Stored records
--------

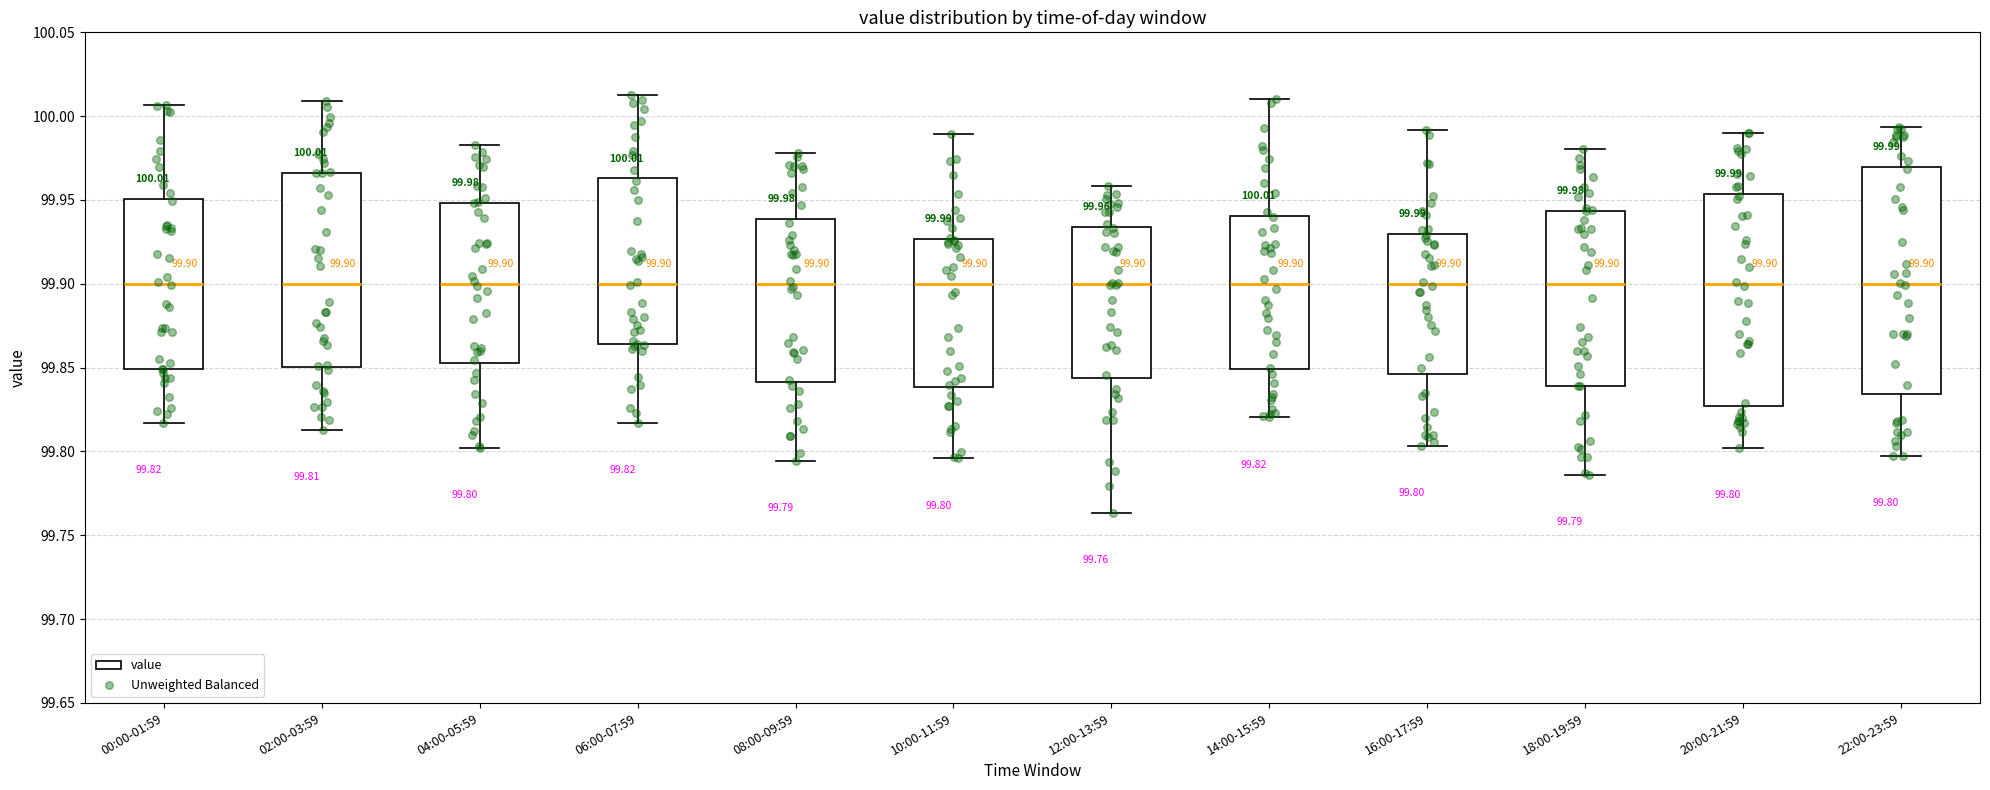

Which box is the tallest, from its lower edge to its upper edge?

22:00-23:59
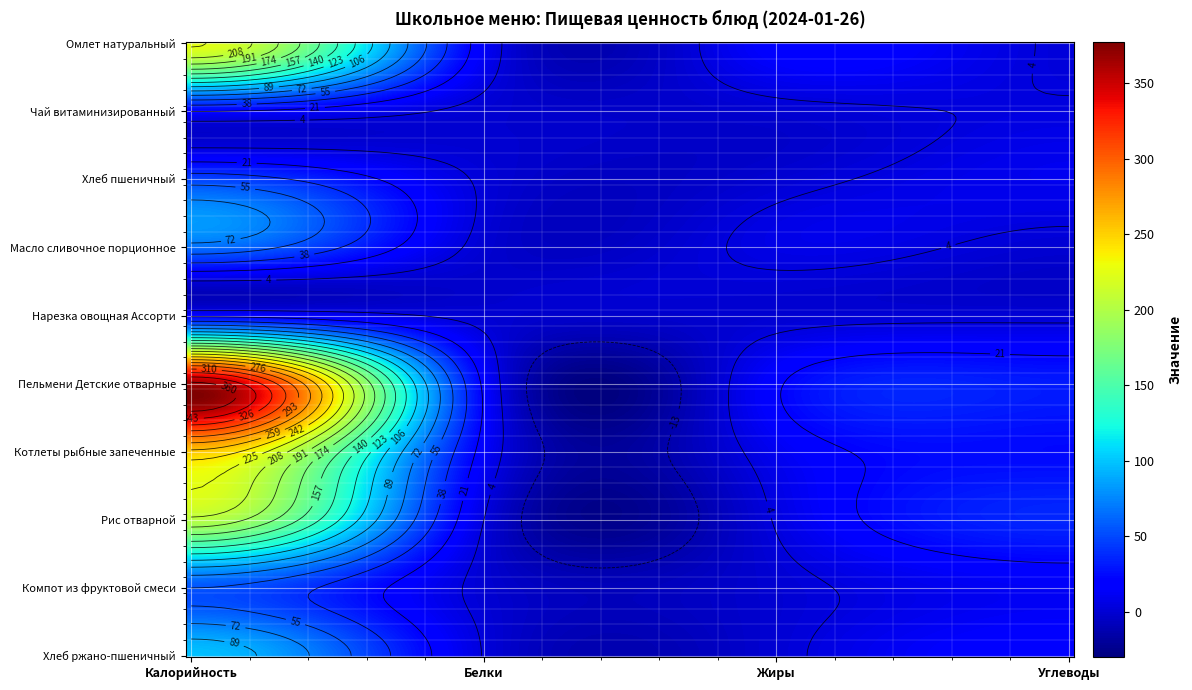

The Нарезка овощная Ассорти series shows -6.3 at Белки. True or false?

False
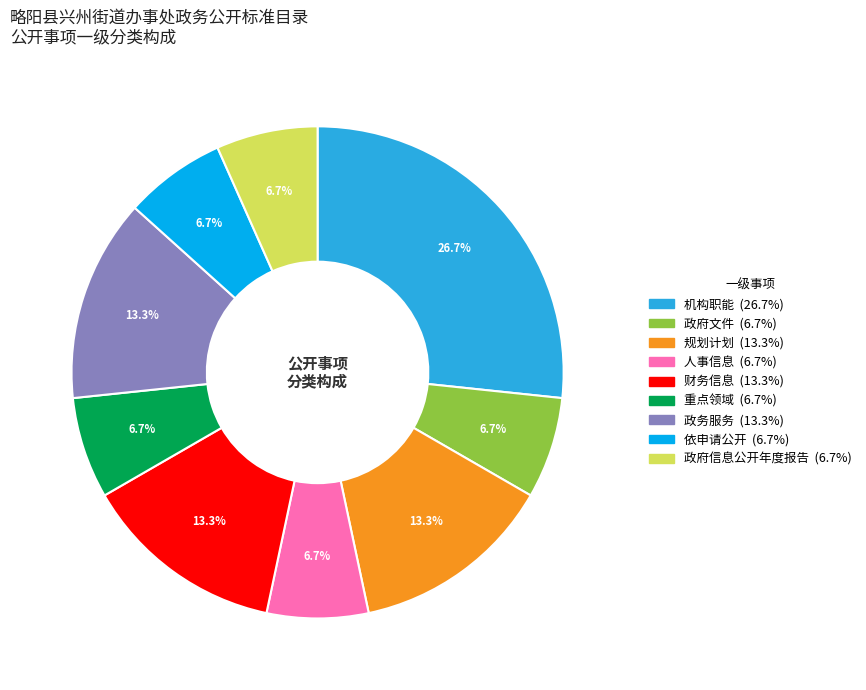

Which category has the biggest portion of the pie?

机构职能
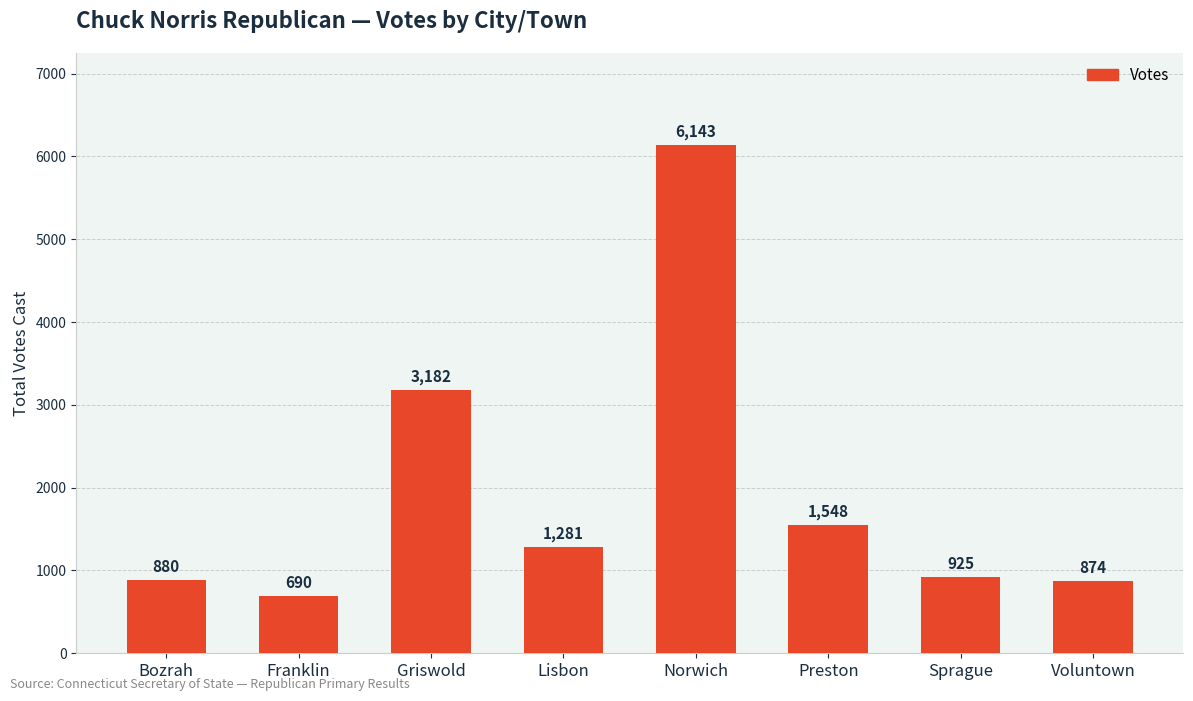

What is the label of the 6th bar from the left?

Preston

--------

TASK DETAILS
Convert the lines of all the records above into a Markdown table with the columns "Row" and "Line", giving each line with its row number, omitting blank lines, and leaving the pictures out.

TASK RESPONSE
| Row | Line |
|---|---|
| 1 | Which box is the tallest, from its lower edge to its upper edge? |
| 2 | 22:00-23:59 |
| 3 | The Нарезка овощная Ассорти series shows -6.3 at Белки. True or false? |
| 4 | False |
| 5 | Which category has the biggest portion of the pie? |
| 6 | 机构职能 |
| 7 | What is the label of the 6th bar from the left? |
| 8 | Preston |